▶ Alıntı metin:
- - - - - - -

AÇIK GAZETE’DEN… İngiltere basını ve olaylara bakışı

Britanya adasında geçen hafta dünya gündemi için iki önemli olay vardı. İskoçya’daki G-8 Zirvesi ve Londra saldırısı… İngiltere basınının bu iki olaya bakışını ele almak istiyorum…

Önce saldırıdan başlayayım… Londra’ya böyle bir saldırı bekleniyordu. Hatta Londra polisi periyodik aralıklarla tatbikat bile yapıyordu. İstanbul’daki gibi kamyon yüklü patlayıcılara karşi bütün araçlar kamera ile izleniyordu. Hırsızlık ya da kayıtsız bir araç saptandığında derhal müdahale ediliyordu. Güvenlik güçlerini yanıltan 5 kilogramın altında yüksek tahrip gücüne sahip (bazılarına göre) uzaktan kumandalı patlayıcıların kullanılması oldu sanırım. Benim dikkatimi çeken halkın ve polisin söylenildiğinin tersine panik olmadan olayı karşılamasıydı…

İngiltere basınının olaya yaklaşımındaki farktan da söz etmeliyiz… Saldırı olduğu gün arkadaşlarıma bir öngörüde bulunarak “İngiltere’nin ciddi basını yarın çuvaldızını kendisine batıracak” demiştim. Dediğim de oldu… Örnegin politik çizgi olarak merkezdeki The Independent, Başbakan Tony Blair’in saldırıyı yapanlara “Barbarlar” tanımlamasından yola çıkarak “Kim barbar” diye sordu. Gazete, “Londra’yı vuran bombalar, barbarcaydı ama 2003’te ABD-İngiliz ittifakının işgal ettiği Irak’ta sivillerin öldürümesi, Iraklı çocuklarin atılan misket bombalarıyla paramparça olması, ABD ordusunun kontrol noktalarında masum Iraklıların vurulması da barbarca değil mi?” diye yazdı. Ayrıca yeni anti-terör önlemleriyle yurttaşlık haklarının gaspedilmemesi için de hükümet uyarıldı… Sanırım bu yaklaşım Türkiye’de olsaydı, haberdeki iyi niyet gözardı edilir “Sen teröristlerden yana mısın?” diye garip tepkiler gösterilirdi…

Türkiye’deki televizyon kanalları da canlı bağlantılarla olayı olay yerindeki İngiliz meslektaşları kadar anında ve kapsamlı verdiler. Biz de Açık Gazete olarak olayı anında aktardık. Biz belki küçük bir gazeteyiz ama milyarlarca sterlin değerindeki BBC’nin internet sitesinden 15 dakika önce olayı aktarma başarısı gösterdiğimizi söylemeyi de unutmamalıyım… Burada BBC’nin hantallığını anlatmak istemiyorum. BBC için haberdeki doğruluk, çabukluktan önce geldi belki de. Ama yine de çok geç kaldılar…

Saldırıyı olaydan hemen sonra bilgisayarımıza düşen polis bültenlerinden ögrendik. Ben bu saldırıda yaklaşık 1000’e yakın mağdur arasında yalnızca iki Türk ismine rastlanmasını büyük bir şans görüyorum. Çoğu Londra’da yaşayan Türkçe konuşan toplum, azınlık olarak yaklaşık 350 bin nüfusla Hintli ve Karayipliler’den sonra üçüncü sırada yer alıyor. Bu da 7.7 milyonluk Londra nüfusunun yüzde 4,5’i ediyor, saldırı mağduru oranı ise binde 2…

Sonuç olarak bence ciddi ulusal İngiliz basını saldırı olayını aktarmada sınıfı geçti.

- - - - - - -

▶ Bilgileri kullanarak:
A) Alıntı metindeki "Saldırıyı olaydan hemen" sözlerinden "aktarmada sınıfı geçti." sözlerine kadar olan bölümü hiç değiştirmeden yazın.
B) Alıntı metni iki cümleyle özetleyin.
C) Alıntı metinde "Saldırıyı olaydan hemen sonra" diye başlayan paragrafı, ana bilgilerini koruyarak madde madde yeniden yazın.

- - - - - - -

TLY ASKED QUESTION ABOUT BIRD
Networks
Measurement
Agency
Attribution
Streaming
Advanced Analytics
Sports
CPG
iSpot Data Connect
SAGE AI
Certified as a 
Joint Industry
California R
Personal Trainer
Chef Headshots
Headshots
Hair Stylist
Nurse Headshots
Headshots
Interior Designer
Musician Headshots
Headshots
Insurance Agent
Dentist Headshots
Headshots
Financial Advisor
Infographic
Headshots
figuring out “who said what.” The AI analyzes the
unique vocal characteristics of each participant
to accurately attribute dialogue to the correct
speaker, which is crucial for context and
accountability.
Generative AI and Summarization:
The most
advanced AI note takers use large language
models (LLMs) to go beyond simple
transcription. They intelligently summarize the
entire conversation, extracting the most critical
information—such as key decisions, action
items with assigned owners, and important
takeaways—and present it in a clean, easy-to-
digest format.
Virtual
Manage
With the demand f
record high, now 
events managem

- - - - - - -

▶ Alıştırma yanıtları:
A)
Saldırıyı olaydan hemen sonra bilgisayarımıza düşen polis bültenlerinden ögrendik. Ben bu saldırıda yaklaşık 1000’e yakın mağdur arasında yalnızca iki Türk ismine rastlanmasını büyük bir şans görüyorum. Çoğu Londra’da yaşayan Türkçe konuşan toplum, azınlık olarak yaklaşık 350 bin nüfusla Hintli ve Karayipliler’den sonra üçüncü sırada yer alıyor. Bu da 7.7 milyonluk Londra nüfusunun yüzde 4,5’i ediyor, saldırı mağduru oranı ise binde 2…

Sonuç olarak bence ciddi ulusal İngiliz basını saldırı olayını aktarmada sınıfı geçti.

B) Yazar, Londra saldırısında halkın ve polisin panik olmadan davrandığını, The Independent'ın ise Irak'taki sivil ölümlerini hatırlatarak "Kim barbar" diye sorduğunu ve hükümetin yurttaşlık hakları konusunda uyarıldığını anlatıyor. Açık Gazete'nin olayı BBC'nin internet sitesinden 15 dakika önce aktardığını belirten yazar, ciddi ulusal İngiliz basınının saldırıyı aktarmada sınıfı geçtiği sonucuna varıyor.

C)
- Saldırı, olaydan hemen sonra bilgisayara düşen polis bültenlerinden öğrenildi.
- Yaklaşık 1000'e yakın mağdur arasında yalnızca iki Türk ismine rastlandı ve yazar bunu büyük bir şans olarak görüyor.
- Çoğu Londra'da yaşayan Türkçe konuşan toplum, yaklaşık 350 bin nüfusla Hintliler ve Karayiplilerden sonra üçüncü büyük azınlık.
- Bu nüfus, 7,7 milyonluk Londra nüfusunun yüzde 4,5'ini oluşturuyor. Saldırı mağduru oranı ise binde 2.